[입력 데이터]

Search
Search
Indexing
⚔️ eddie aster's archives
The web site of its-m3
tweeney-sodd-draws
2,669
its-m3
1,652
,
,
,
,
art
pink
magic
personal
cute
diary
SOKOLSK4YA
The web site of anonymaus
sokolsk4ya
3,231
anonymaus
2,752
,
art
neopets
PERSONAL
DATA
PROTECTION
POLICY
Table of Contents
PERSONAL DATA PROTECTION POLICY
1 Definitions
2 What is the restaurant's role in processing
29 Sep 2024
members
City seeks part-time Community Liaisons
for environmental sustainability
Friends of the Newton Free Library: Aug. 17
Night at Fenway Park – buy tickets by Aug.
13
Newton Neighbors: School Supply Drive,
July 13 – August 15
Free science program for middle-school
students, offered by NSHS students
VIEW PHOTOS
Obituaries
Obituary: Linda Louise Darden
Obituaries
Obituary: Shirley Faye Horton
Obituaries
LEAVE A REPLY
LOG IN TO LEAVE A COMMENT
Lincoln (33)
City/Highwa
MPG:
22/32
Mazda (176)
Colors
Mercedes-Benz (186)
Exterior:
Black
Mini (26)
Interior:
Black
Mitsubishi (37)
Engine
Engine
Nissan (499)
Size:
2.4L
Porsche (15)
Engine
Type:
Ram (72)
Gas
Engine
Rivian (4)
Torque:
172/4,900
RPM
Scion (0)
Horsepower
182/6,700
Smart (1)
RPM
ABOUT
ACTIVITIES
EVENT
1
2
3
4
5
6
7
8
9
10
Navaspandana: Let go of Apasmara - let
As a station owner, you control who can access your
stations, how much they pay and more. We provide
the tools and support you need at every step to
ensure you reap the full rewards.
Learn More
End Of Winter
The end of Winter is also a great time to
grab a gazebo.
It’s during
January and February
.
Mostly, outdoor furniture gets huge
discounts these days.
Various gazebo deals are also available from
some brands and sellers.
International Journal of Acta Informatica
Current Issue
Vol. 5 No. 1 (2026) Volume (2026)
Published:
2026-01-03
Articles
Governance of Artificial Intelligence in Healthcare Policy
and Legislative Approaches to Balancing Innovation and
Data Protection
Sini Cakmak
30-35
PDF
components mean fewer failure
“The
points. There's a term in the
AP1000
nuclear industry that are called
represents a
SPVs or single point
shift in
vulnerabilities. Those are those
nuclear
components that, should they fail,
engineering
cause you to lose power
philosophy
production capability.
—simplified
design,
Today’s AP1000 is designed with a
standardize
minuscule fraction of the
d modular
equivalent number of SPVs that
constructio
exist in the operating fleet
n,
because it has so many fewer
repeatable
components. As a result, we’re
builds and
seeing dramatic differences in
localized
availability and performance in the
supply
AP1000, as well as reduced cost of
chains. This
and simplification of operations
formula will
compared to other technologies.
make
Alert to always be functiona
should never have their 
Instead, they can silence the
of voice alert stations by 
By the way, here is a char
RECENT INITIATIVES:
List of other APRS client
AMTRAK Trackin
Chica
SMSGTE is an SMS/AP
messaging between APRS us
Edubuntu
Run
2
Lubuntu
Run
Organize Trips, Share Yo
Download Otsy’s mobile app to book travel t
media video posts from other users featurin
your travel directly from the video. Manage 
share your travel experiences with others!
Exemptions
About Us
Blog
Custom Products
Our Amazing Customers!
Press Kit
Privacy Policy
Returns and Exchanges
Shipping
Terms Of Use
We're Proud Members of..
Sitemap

[/입력 데이터]

**필요한 작업:**
위 데이터의 모든 줄을 한 글자도 바꾸지 말고 순서대로 똑같이 옮겨 적으세요.

**작업 결과:**
Search
Search
Indexing
⚔️ eddie aster's archives
The web site of its-m3
tweeney-sodd-draws
2,669
its-m3
1,652
,
,
,
,
art
pink
magic
personal
cute
diary
SOKOLSK4YA
The web site of anonymaus
sokolsk4ya
3,231
anonymaus
2,752
,
art
neopets
PERSONAL
DATA
PROTECTION
POLICY
Table of Contents
PERSONAL DATA PROTECTION POLICY
1 Definitions
2 What is the restaurant's role in processing
29 Sep 2024
members
City seeks part-time Community Liaisons
for environmental sustainability
Friends of the Newton Free Library: Aug. 17
Night at Fenway Park – buy tickets by Aug.
13
Newton Neighbors: School Supply Drive,
July 13 – August 15
Free science program for middle-school
students, offered by NSHS students
VIEW PHOTOS
Obituaries
Obituary: Linda Louise Darden
Obituaries
Obituary: Shirley Faye Horton
Obituaries
LEAVE A REPLY
LOG IN TO LEAVE A COMMENT
Lincoln (33)
City/Highwa
MPG:
22/32
Mazda (176)
Colors
Mercedes-Benz (186)
Exterior:
Black
Mini (26)
Interior:
Black
Mitsubishi (37)
Engine
Engine
Nissan (499)
Size:
2.4L
Porsche (15)
Engine
Type:
Ram (72)
Gas
Engine
Rivian (4)
Torque:
172/4,900
RPM
Scion (0)
Horsepower
182/6,700
Smart (1)
RPM
ABOUT
ACTIVITIES
EVENT
1
2
3
4
5
6
7
8
9
10
Navaspandana: Let go of Apasmara - let
As a station owner, you control who can access your
stations, how much they pay and more. We provide
the tools and support you need at every step to
ensure you reap the full rewards.
Learn More
End Of Winter
The end of Winter is also a great time to
grab a gazebo.
It’s during
January and February
.
Mostly, outdoor furniture gets huge
discounts these days.
Various gazebo deals are also available from
some brands and sellers.
International Journal of Acta Informatica
Current Issue
Vol. 5 No. 1 (2026) Volume (2026)
Published:
2026-01-03
Articles
Governance of Artificial Intelligence in Healthcare Policy
and Legislative Approaches to Balancing Innovation and
Data Protection
Sini Cakmak
30-35
PDF
components mean fewer failure
“The
points. There's a term in the
AP1000
nuclear industry that are called
represents a
SPVs or single point
shift in
vulnerabilities. Those are those
nuclear
components that, should they fail,
engineering
cause you to lose power
philosophy
production capability.
—simplified
design,
Today’s AP1000 is designed with a
standardize
minuscule fraction of the
d modular
equivalent number of SPVs that
constructio
exist in the operating fleet
n,
because it has so many fewer
repeatable
components. As a result, we’re
builds and
seeing dramatic differences in
localized
availability and performance in the
supply
AP1000, as well as reduced cost of
chains. This
and simplification of operations
formula will
compared to other technologies.
make
Alert to always be functiona
should never have their 
Instead, they can silence the
of voice alert stations by 
By the way, here is a char
RECENT INITIATIVES:
List of other APRS client
AMTRAK Trackin
Chica
SMSGTE is an SMS/AP
messaging between APRS us
Edubuntu
Run
2
Lubuntu
Run
Organize Trips, Share Yo
Download Otsy’s mobile app to book travel t
media video posts from other users featurin
your travel directly from the video. Manage 
share your travel experiences with others!
Exemptions
About Us
Blog
Custom Products
Our Amazing Customers!
Press Kit
Privacy Policy
Returns and Exchanges
Shipping
Terms Of Use
We're Proud Members of..
Sitemap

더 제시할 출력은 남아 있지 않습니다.